+++ SOURCE RECORDS +++
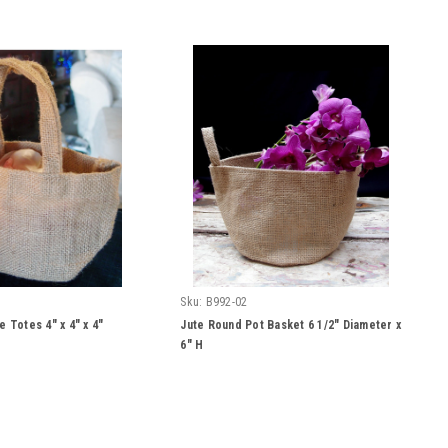
Sku:
B992-02
e Totes 4" x 4" x 4"
Jute Round Pot Basket 6 1/2" Diameter x
6" H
+++
● ACTIVITY: Restating the data word for word is the task, and pictures are to be omitted.

● WRITTEN ANSWER:
Sku:
B992-02
e Totes 4" x 4" x 4"
Jute Round Pot Basket 6 1/2" Diameter x
6" H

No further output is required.